L’annonce de la participation de Jordan Bardella et Marine Le Pen à la manifestation contre l’antisémitisme attendue ce dimanche 12 novembre suscite une gêne considérable parmi plusieurs partis politiques et figures publiques. Le passé de leur formation politique continue d’influencer leur réputation, l’antisémitisme constituant une problématique essentielle.
Après que Marine Le Pen ait déclaré qu’elle assisterait à la marche contre l’antisémitisme du dimanche 12 novembre, le porte-parole du gouvernement, Olivier Véran, a estimé que le Rassemblement National n’avait pas lieu d’être présent. Son opinion repose sur les origines et le passé du Front National.
Fondé en 1972, ce parti politique doit son existence à des anciens collaborateurs antisémites, dont certains ont même porté l’uniforme de la Waffen SS pendant la Seconde Guerre mondiale. Des personnalités controversées comme Pierre Bousquet, Victor Barthélémy, André Dufraisse, entre autres, ont occupé des postes de direction importants au sein du parti. Parmi les figures antisémites notables du parti, on compte également François Duprat, historien négationniste, et Jean-Pierre Stirbois. Et bien sûr, impossible d’omettre Jean-Marie Le Pen, qui a fait des propos antisémites sa spécialité, lui valant plusieurs condamnations légales.
Il est vrai que Marine Le Pen cherche à se distancer de ce passé troublé, affirmant que son parti a évolué. La leader de l’extrême droite proclame désormais que « la Shoah est l’horreur suprême ». Pourtant, les traces du passé sont encore visibles dans le présent. Par exemple, il y a quelques jours, Jordan Bardella, le président actuel du RN, a déclaré que Jean-Marie Le Pen ne peut pas être qualifié d' »antisémite », et il a même utilisé le passé pour en parler, comme s’il était décédé. Le RN serait sans doute soulagé de pouvoir effacer définitivement son passé encombrant.
« Le RN ne pourra jamais se dresser en défense contre l’antisémitisme »
Or, nonobstant ses 95 ans, Jean-Marie Le Pen est toujours vivant, tout comme son héritage malheureux que sa fille n’arrive pas à effacer. Lors du congrès du RN de 2022, elle a insisté sur le fait qu’elle « assume » l’histoire de son parti.

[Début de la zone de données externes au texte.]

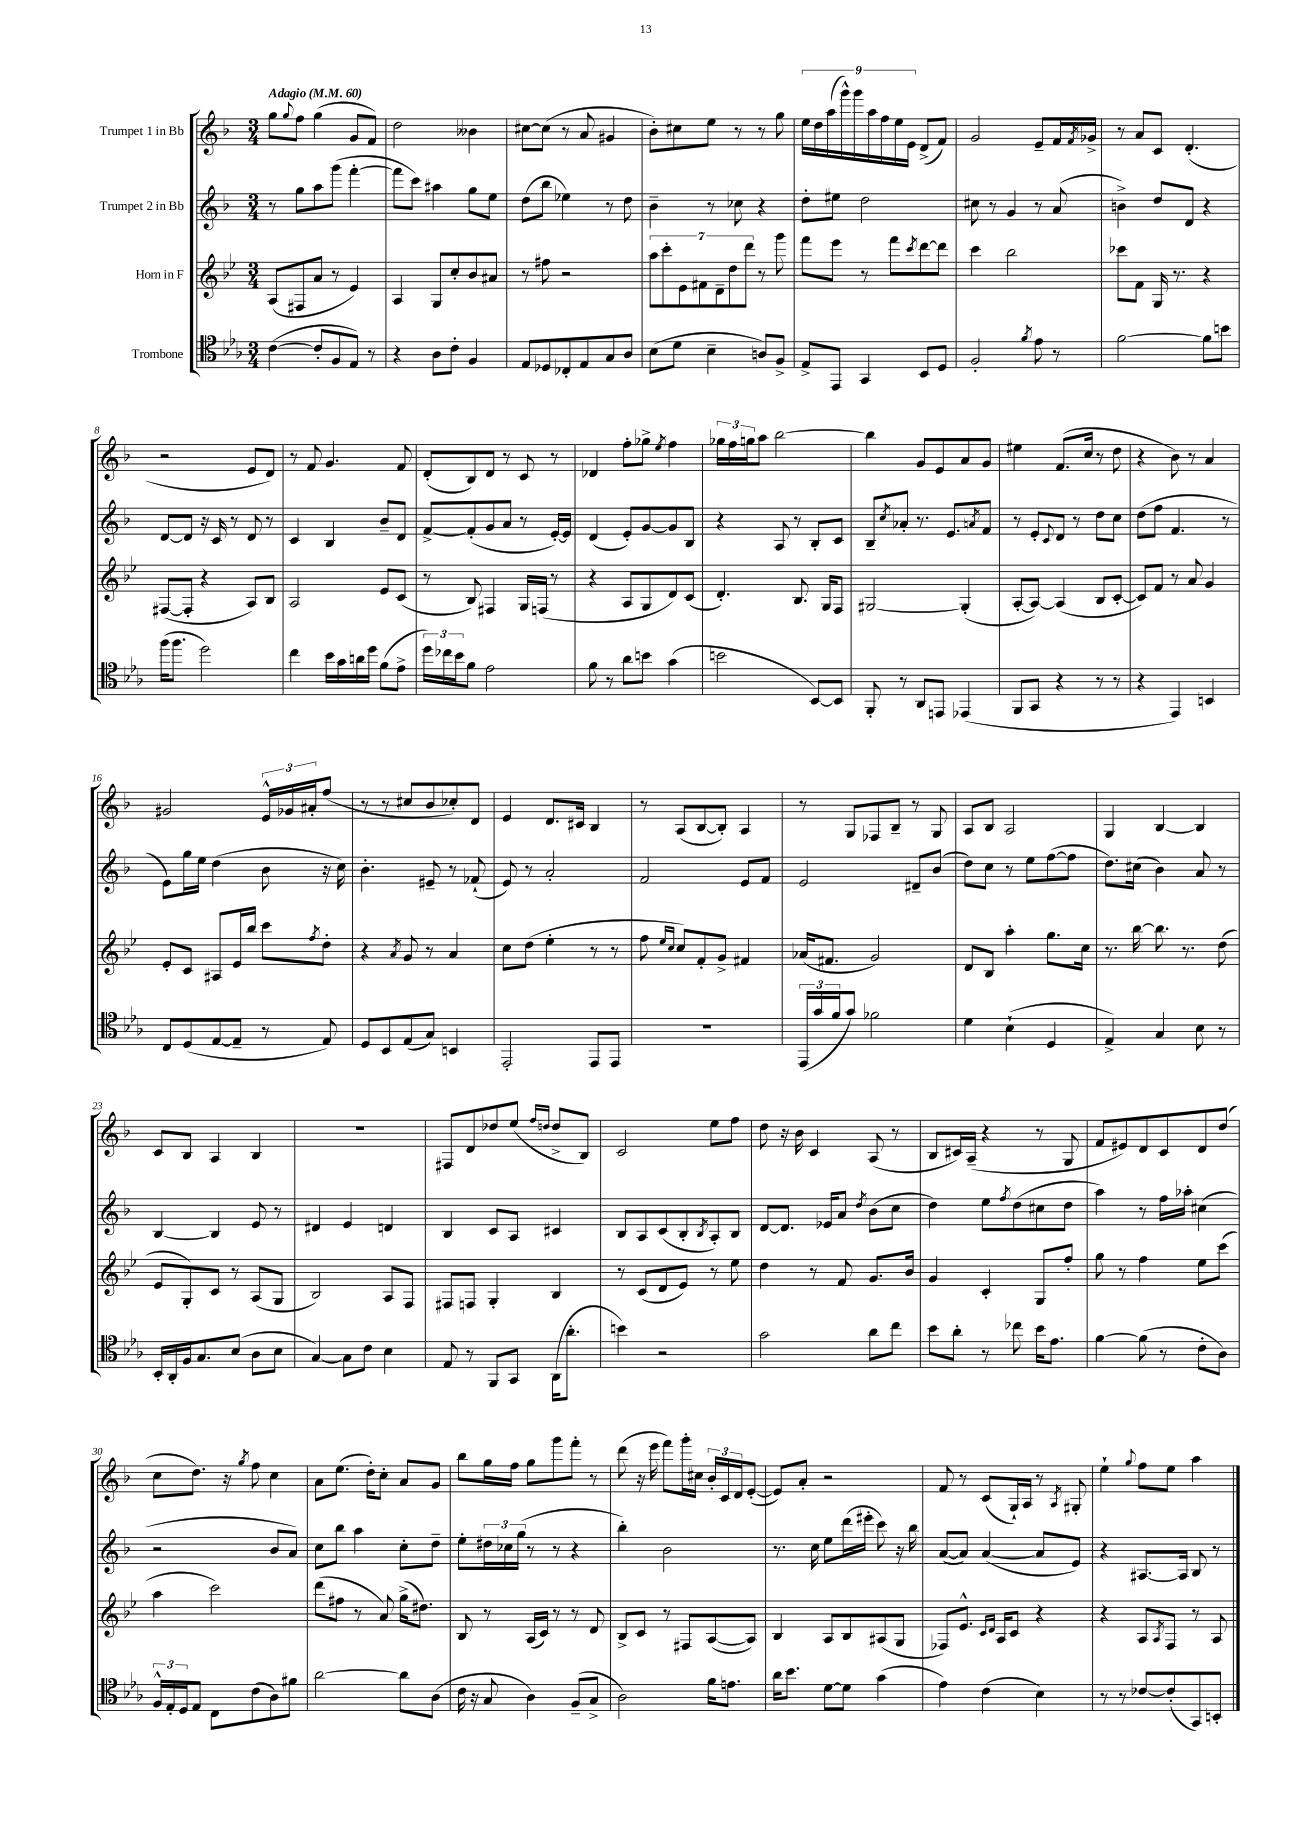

**kern	**kern	**kern	**kern
*staff4	*staff3	*staff2	*staff1
*clefC4	*clefG2	*clefG2	*clefG2
*k[b-e-a-]	*k[b-e-]	*k[b-]	*k[b-]
*M3/4	*M3/4	*M3/4	*M3/4
*MM60	*MM60	*MM60	*MM60
([4c	(8A	8r	8gg
.	.	.	8qqgg
.	8F#	8gg	8ff
8c']	8a	8aa	(4gg
8F	8r	(8ggg	.
8E-)	4e-)	[4fff'	8g
8r	.	.	8f)
=	=	=	=
4r	4A	8fff]	2dd
.	.	8ccc)	.
8A-	8G	4aa#	.
8c'	8cc'	.	.
4F	8b-	8gg	4b--
.	8a#	8ee	.
=	=	=	=
8E-	8r	(8dd	[8cc#
8D-	8ff#	8bb-	(8cc#]
8C-'	2r	4ee-)	8r
8E-	.	.	8a
8G	.	8r	4g#
8A-	.	8dd	.
=	=	=	=
(8B-	14aa	4b-~	8b-')
.	14ccc'	.	.
8d	.	.	8cc#
.	14e-	.	.
.	14f#	.	.
4B-~	.	8r	8ee
.	14d~	.	.
.	14dd	.	.
.	.	8cc-	8r
.	14ddd	.	.
8A)	8r	4r	8r
8F^	8ggg	.	8gg
=	=	=	=
8E-^	8fff	8dd'	18ee
.	.	.	18dd
.	.	.	(18aa
8EE-	8eee-	8ee#	.
.	.	.	18ggg^^)
.	.	.	18ggg
4GG	8r	2dd	.
.	.	.	18aa
.	.	.	18ff
.	8fff	.	.
.	.	.	18ee
.	.	.	18e
.	8qccc	.	.
8BB-	[8ddd	.	(8d^
8D	8ddd]	.	8f)
=	=	=	=
2F'	4ccc	8cc#	2g
.	.	8r	.
.	2bb-	4g	.
8qf	.	.	.
8e-	.	8r	8e~
8r	.	(8a	16f
.	.	.	8qf
.	.	.	16g-^
=	=	=	=
[2f	8ccc-	4b^)	8r
.	8f	.	8a
.	16G	8dd	8c
.	8.r	.	.
.	.	8d	(4.d'
8f]	4r	4r	.
8b	.	.	.
=	=	=	=
(16ff	([8F#	[8d	2r
8.ff	.	.	.
.	8F#']	8d]	.
2dd)	4r	16r	.
.	.	16c	.
.	.	8r	.
.	8A)	8d	8e
.	8B-	8r	8d)
=	=	=	=
4cc	2A	4c	8r
.	.	.	8f
16b-	.	4B-	4.g
16g	.	.	.
16a	.	.	.
16dd	.	.	.
(8f	8e-	8b-~	.
8e-^	(8c	8d	8f
=	=	=	=
24dd)	8r	[8f^	(8d'
24cc-	.	.	.
24b-	.	.	.
8f	8B-)	(8f']	8B-)
2e-	4F#	8g	8d
.	.	8a	8r
.	16G	8r	8c
.	(16F	.	.
.	8r	[16e')	8r
.	.	16e]	.
=	=	=	=
8f	4r	(4d	4d-
8r	.	.	.
8a-	8A	8e')	8ff'
8b	8G	[8g	8gg-^
.	.	.	8qee
(4g	8d)	8g]	4ff
.	(8c	8B-	.
=	=	=	=
2b	4.d')	4r	24gg-
.	.	.	24ff
.	.	.	24gg
.	.	.	8aa
.	.	8A	[2bb-
.	8.B-	8r	.
[8BB-)	.	8B-'	.
.	16G	.	.
8BB-]	8F	8c	.
=	=	=	=
8FF'	[2G#	8B-~	4bb-]
.	.	8qcc	.
8r	.	8a-'	.
8AA-	.	8.r	8g
8EE	.	.	8e
.	.	8.e	.
(4EE-	(4G#']	.	8a
.	.	8qa	.
.	.	8f	8g
=	=	=	=
8FF	[8A'	8r	4ee#
8GG	8A_)	8e'	.
.	.	8qqc	.
4r	(4A]	8d	(8.f
.	.	8r	.
.	.	.	16cc
8r	8B-	8dd	8r
8r	[8c'	8cc	8dd
=	=	=	=
4r	8c])	(8dd	4r
.	8f	8ff	.
4EE-)	8r	4.f	8b-)
.	8a	.	8r
4BB	4g	.	4a
.	.	8r	.
=	=	=	=
8C	8e-'	8e)	2g#
(8D	8c	16gg	.
.	.	16ee	.
[8E-	8A#	(4dd	.
8E-~]	16e-	.	.
.	16bb-	.	.
8r	8ccc	8b-	24e^^
.	.	.	24g-
.	.	.	24a#'
.	8qff	.	.
8E-)	8dd'	16r	(8ff
.	.	16cc)	.
=	=	=	=
8D	4r	4.b-'	8r
8BB-	.	.	8r
.	8qa	.	.
(8E-	8g	.	8cc#
8G)	8r	8e#~	8b-
4BB	4a	8r	8cc-')
.	.	(8f-`	8d
=	=	=	=
2EE-'	8cc	8e)	4e
.	(8dd	8r	.
.	4ee-'	2a'	8.d
.	.	.	16c#
8EE-	8r	.	4B-
8EE-	8r	.	.
=	=	=	=
2.r	8ff	2f	8r
.	16qqee-	.	.
.	16qqcc	.	.
.	8cc)	.	(8A
.	8f'	.	[8B-
.	8g^	.	8B-'])
.	4f#	8e	4A
.	.	8f	.
=	=	=	=
(24EE-	(16a-	2e	8r
24g	.	.	.
.	8.f#	.	.
24f	.	.	.
8g)	.	.	8G
2f-	2g)	.	8F-
.	.	.	8B-~
.	.	8d#~	8r
.	.	(8b-	8G
=	=	=	=
4d	8d	8dd)	8A
.	8B-	8cc	8B-
(4B-`	4aa'	8r	2A
.	.	8ee	.
4D	8.gg	([8ff	.
.	.	8ff]	.
.	16cc	.	.
=	=	=	=
4E-^)	8.r	8.dd)	4G
.	[16bb-	(16cc#	.
4G	8.bb-]	4b-)	[4B-
.	8.r	.	.
8B-	.	8a	4B-]
8r	(8dd	8r	.
=	=	=	=
16BB-'	8e-	[4B-	8c
16AA-'	.	.	.
16F	8G')	.	8B-
8.G	.	.	.
.	8c	4B-]	4A
(8B-	8r	.	.
8A-	(8A	8e	4B-
8B-	8G	8r	.
=	=	=	=
[4G)	2B-)	4d#	2.r
8G]	.	4e	.
8c	.	.	.
4B-	8A	4d	.
.	8F	.	.
=	=	=	=
8E-	8F#	4B-	8F#
8r	8F	.	8d
8FF	4G'	8c	8dd-
8GG	.	8A	(8ee
.	.	.	16qqff
.	.	.	16qqdd
(16AA-	4B-	4c#	8dd^
8.a-'	.	.	.
.	.	.	8B-)
=	=	=	=
4b)	8r	8B-	2c
.	(8c	8A	.
2r	8d	(8c	.
.	8e-)	8B-'	.
.	.	8qB-	.
.	8r	8A')	8ee
.	8ee-	8B-	8ff
=	=	=	=
2g	4dd	[8d	8dd
.	.	8.d]	16r
.	.	.	16b-
.	8r	.	4c
.	.	16e-	.
.	8f	8a	.
.	.	8qdd	.
8a-	8.g	(8b-	(8A
8cc	.	8cc	8r
.	16b-	.	.
=	=	=	=
8b-	4g	4dd)	8B-
8a-'	.	.	16c#)
.	.	.	(16A~
8r	4c'	8ee	4r
.	.	8qff	.
8cc-	.	(8dd	.
16b-	8G	8cc#	8r
8.e-	.	.	.
.	8ff'	8dd	8G
=	=	=	=
[4f	8gg	4aa)	8f
.	8r	.	8e#)
(8f]	4ff	8r	8d
8r	.	16ff	8c
.	.	16aa-'	.
8c'	8ee-	(4cc#	8d
8A-)	(8ccc	.	(8dd
=	=	=	=
24F^^	4aa	2r	8cc
24E-'	.	.	.
24D	.	.	.
8E-	.	.	8.dd)
8C	2ccc)	.	.
.	.	.	16r
.	.	.	8qgg
(8c	.	.	8ff
8A-)	.	8b-	4cc
8f#	.	8a)	.
=	=	=	=
[2a-	(8ddd	8cc	8a
.	8ff#	8bb-	(8.ee
.	8r	4aa	.
.	.	.	16dd')
.	8a)	.	8cc'
8a-]	(16gg^	8cc'	8a
.	8.dd#)	.	.
(8A-	.	8dd~	8g
=	=	=	=
16c	8B-	8ee'	8bb-
16r	.	.	.
8G	8r	24dd#	16gg
.	.	24cc-	.
.	.	.	16ff
.	.	(24gg	.
4A-)	(16A	8r	8gg
.	16c)	.	.
.	8r	8r	8ggg
(8F~	8r	4r	8fff'
8G^	8d	.	8r
=	=	=	=
2A-)	8B-^	4bb-')	(8ddd
.	8c	.	16r
.	.	.	16eee
.	8r	2b-	8fff)
.	8F#	.	16ggg'
.	.	.	16cc#
16f	([8A	.	24b-'
.	.	.	24c
8.e	.	.	.
.	.	.	24d
.	8A])	.	([8e'
=	=	=	=
16a-	4B-	8.r	8e])
8.b-	.	.	.
.	.	.	8a'
.	.	16cc	.
[8d	8A	8ee	2r
8d]	8B-	(16ddd	.
.	.	16eee#'	.
(4g	(8A#	8ccc)	.
.	8G	16r	.
.	.	16bb-	.
=	=	=	=
4e-)	8F-)	([8a	8f
.	8.e-^^	8a])	8r
(4c	.	([4a	(8c
.	16qqc	.	.
.	16qqd	.	.
.	16A	.	.
.	8c	.	16G`)
.	.	.	16A
4B-)	4r	8a]	8r
.	.	.	8qA
.	.	8e)	8G#'
=	=	=	=
8r	4r	4r	4ee`
8r	.	.	.
.	.	.	8qqgg
[8c-	8A	[8.A#	8ff
.	8qA	.	.
(8c-']	8F	.	8ee
.	.	16A#]	.
8GG)	8r	8B-	4aa
8BB'	8A	8r	.
==	==	==	==
*-	*-	*-	*-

Un exemple parmi beaucoup d’autres de cette duplicité. En 2015, en réponse à la position du chanteur Patrick Bruel contre lui, son père avait déclaré : « La prochaine fois, on fera une fournée ! » Sa fille avait regretté « une erreur politique » et critiqué « l’interprétation malveillante » des médias, sans pour autant condamner le fond de l’insulte.
La raison de cette double langue est la présence continue de personnalités antisémites au sein du parti et de son entourage, notamment parmi ses amis du GUD, le syndicat étudiant d’extrême droite. Plusieurs sondages d’opinion ont révélé que les électeurs du RN sont ceux qui adhèrent le plus aux préjugés antisémites, comme l’idée que les juifs seraient riches ou auraient trop de pouvoir, par exemple. Même si le RN n’a pas sa place comme organisation politique à la marche du dimanche, il est impossible d’empêcher ses dirigeants d’y participer en tant que citoyens. Le mieux serait probablement de rester à l’écart, comme le suggère le président du Crif, Yonathan Arfi, rappelant que « le RN ne pourra jamais se dresser en défense contre l’antisémitisme ».